▶ [What you are asked to do] Output only the span of lines that begins at the line containing "## Future Enhancements" and ends at the last line of the data, both included, exactly as they appear.

[Opening Entries supplied section]

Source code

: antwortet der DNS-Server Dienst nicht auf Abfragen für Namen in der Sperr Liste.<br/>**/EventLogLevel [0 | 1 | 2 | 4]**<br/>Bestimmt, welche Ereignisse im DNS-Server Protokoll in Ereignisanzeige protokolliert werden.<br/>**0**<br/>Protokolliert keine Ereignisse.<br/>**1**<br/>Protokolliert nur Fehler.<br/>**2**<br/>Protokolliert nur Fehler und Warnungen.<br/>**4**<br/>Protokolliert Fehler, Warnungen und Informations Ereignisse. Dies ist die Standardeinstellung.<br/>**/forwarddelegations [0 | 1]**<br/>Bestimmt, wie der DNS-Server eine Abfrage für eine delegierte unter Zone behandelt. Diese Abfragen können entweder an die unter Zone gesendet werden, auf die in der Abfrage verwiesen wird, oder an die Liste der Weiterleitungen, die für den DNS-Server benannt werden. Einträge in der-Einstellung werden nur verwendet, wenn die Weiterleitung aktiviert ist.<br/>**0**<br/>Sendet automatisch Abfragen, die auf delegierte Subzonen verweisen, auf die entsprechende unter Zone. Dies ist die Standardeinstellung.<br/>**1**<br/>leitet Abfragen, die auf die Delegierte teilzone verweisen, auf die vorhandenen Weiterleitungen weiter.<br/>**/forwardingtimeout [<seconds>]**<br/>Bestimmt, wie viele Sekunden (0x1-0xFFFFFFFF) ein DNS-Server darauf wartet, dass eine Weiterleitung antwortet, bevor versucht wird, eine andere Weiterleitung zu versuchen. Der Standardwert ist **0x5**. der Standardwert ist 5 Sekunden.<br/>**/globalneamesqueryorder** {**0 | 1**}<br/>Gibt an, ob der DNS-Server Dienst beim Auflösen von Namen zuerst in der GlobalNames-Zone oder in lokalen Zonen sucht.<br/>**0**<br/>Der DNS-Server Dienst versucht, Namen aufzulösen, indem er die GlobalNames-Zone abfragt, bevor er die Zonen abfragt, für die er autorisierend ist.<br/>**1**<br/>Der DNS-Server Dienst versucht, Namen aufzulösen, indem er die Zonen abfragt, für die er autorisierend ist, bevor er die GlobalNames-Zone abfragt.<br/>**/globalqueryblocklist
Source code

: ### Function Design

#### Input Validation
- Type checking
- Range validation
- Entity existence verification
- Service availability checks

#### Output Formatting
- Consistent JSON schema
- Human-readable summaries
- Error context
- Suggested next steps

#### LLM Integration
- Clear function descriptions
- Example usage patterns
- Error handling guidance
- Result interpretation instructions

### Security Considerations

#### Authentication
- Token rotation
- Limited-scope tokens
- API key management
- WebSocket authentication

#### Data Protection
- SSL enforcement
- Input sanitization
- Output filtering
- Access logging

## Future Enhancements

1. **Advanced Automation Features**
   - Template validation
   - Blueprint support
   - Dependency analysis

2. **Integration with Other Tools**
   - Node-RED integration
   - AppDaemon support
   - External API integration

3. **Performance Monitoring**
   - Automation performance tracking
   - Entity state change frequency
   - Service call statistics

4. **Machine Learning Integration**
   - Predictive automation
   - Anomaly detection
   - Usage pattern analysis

[Closing Entries supplied section]

▶ [Solution to the problem]
## Future Enhancements

1. **Advanced Automation Features**
   - Template validation
   - Blueprint support
   - Dependency analysis

2. **Integration with Other Tools**
   - Node-RED integration
   - AppDaemon support
   - External API integration

3. **Performance Monitoring**
   - Automation performance tracking
   - Entity state change frequency
   - Service call statistics

4. **Machine Learning Integration**
   - Predictive automation
   - Anomaly detection
   - Usage pattern analysis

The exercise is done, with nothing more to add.